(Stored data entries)
━━━━━━━━━━━━━━━━

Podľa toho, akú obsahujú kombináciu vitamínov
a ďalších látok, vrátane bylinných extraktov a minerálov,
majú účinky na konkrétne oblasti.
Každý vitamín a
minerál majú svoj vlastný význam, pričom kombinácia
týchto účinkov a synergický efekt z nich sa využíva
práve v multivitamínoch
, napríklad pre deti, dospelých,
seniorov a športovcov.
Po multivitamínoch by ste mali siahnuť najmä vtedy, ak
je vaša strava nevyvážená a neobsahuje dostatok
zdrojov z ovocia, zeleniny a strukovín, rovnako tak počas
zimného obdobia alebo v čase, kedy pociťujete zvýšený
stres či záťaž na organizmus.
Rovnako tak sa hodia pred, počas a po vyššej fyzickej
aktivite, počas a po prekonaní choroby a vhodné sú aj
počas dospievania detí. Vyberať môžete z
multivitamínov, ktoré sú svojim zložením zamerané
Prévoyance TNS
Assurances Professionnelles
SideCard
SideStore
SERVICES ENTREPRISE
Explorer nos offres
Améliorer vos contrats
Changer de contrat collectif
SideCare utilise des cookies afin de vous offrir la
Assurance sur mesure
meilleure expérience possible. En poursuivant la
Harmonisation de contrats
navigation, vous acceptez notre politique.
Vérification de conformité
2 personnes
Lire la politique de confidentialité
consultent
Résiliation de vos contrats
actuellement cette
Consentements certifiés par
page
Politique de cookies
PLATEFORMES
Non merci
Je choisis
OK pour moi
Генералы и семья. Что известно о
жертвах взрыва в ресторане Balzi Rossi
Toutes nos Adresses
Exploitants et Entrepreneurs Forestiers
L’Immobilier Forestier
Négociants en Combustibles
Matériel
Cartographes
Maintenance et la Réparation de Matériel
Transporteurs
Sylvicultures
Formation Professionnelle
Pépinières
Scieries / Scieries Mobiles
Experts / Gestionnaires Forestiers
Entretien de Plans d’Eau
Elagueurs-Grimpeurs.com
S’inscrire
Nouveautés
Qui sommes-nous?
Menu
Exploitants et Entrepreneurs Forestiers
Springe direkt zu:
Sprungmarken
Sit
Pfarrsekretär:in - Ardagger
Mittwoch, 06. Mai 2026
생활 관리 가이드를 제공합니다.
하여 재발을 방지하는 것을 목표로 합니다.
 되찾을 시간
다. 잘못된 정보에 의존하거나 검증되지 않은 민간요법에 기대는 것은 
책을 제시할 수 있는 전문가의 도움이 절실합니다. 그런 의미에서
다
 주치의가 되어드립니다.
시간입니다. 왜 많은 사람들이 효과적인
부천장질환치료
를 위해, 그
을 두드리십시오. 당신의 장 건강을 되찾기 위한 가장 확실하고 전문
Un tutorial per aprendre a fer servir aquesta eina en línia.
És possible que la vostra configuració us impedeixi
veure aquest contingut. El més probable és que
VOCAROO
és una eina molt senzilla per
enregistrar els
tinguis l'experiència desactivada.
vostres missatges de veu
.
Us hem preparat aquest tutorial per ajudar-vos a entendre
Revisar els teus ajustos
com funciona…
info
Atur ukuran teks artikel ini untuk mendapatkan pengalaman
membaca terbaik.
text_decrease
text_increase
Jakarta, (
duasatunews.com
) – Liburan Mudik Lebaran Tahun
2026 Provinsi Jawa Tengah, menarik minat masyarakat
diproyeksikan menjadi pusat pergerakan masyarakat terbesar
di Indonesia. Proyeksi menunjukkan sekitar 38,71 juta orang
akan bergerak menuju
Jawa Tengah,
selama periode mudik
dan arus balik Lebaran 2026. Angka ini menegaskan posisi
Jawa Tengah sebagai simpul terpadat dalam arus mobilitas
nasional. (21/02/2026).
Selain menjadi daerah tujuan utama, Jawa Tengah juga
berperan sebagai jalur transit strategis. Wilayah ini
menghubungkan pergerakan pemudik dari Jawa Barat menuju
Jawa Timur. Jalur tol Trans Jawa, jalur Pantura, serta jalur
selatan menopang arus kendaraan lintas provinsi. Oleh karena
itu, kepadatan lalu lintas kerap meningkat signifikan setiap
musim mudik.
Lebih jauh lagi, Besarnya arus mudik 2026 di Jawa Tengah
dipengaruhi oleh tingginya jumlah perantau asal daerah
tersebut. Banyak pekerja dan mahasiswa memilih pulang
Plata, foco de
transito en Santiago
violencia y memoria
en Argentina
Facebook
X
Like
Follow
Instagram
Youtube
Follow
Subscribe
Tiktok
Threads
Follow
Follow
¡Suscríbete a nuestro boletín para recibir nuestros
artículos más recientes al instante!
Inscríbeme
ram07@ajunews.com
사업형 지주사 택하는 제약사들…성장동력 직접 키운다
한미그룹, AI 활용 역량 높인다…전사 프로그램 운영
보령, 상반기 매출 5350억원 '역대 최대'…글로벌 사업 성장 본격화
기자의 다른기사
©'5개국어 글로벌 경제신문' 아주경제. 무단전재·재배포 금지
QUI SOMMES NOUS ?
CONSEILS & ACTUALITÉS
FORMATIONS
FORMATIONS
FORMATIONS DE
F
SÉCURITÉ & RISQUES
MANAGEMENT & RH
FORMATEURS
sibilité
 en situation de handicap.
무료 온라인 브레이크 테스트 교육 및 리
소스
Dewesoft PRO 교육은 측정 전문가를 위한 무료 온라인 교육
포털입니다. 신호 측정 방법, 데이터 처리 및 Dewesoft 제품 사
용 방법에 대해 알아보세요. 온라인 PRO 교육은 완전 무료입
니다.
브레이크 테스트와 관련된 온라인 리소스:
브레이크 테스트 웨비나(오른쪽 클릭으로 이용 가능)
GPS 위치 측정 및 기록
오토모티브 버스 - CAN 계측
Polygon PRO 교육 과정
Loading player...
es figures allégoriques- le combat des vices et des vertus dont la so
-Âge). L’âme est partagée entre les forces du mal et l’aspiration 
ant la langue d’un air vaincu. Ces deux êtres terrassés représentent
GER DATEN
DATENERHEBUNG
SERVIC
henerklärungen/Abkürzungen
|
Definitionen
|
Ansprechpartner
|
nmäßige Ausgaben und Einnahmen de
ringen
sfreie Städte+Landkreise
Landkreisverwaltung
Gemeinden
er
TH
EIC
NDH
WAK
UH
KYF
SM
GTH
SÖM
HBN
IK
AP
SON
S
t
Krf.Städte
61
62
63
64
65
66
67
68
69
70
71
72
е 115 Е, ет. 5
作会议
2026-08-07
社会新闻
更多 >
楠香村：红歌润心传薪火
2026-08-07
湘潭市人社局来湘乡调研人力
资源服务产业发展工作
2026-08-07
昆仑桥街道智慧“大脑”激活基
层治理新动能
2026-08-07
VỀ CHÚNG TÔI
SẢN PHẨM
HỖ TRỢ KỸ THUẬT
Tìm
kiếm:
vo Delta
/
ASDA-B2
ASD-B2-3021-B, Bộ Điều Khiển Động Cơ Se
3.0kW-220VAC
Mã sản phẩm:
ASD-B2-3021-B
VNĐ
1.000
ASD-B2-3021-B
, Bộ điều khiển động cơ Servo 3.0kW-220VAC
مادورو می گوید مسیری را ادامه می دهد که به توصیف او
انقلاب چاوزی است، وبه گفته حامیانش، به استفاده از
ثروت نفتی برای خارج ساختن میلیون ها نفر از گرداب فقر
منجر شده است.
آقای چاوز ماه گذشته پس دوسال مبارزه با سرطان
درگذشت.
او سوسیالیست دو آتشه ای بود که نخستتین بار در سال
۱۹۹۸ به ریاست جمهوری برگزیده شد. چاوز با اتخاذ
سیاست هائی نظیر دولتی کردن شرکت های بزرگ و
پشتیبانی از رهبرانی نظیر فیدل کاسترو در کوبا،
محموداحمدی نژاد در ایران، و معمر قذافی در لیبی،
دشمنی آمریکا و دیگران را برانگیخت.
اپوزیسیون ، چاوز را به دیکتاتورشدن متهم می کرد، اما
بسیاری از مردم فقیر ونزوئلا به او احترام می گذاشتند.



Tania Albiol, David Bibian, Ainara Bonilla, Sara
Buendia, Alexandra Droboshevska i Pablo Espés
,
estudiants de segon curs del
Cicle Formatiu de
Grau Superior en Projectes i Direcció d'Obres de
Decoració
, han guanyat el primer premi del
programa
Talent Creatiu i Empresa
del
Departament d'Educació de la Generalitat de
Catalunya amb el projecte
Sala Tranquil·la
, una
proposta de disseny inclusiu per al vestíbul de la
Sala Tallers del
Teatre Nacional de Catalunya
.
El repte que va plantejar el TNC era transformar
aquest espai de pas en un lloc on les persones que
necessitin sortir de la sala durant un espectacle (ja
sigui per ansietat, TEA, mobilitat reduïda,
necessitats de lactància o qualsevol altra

━━━━━━━━━━━━━━━━

### Job item
Scan the records above for the word "Dewesoft". Show each line in which it appears.

### Output for this task
Dewesoft PRO 교육은 측정 전문가를 위한 무료 온라인 교육
포털입니다. 신호 측정 방법, 데이터 처리 및 Dewesoft 제품 사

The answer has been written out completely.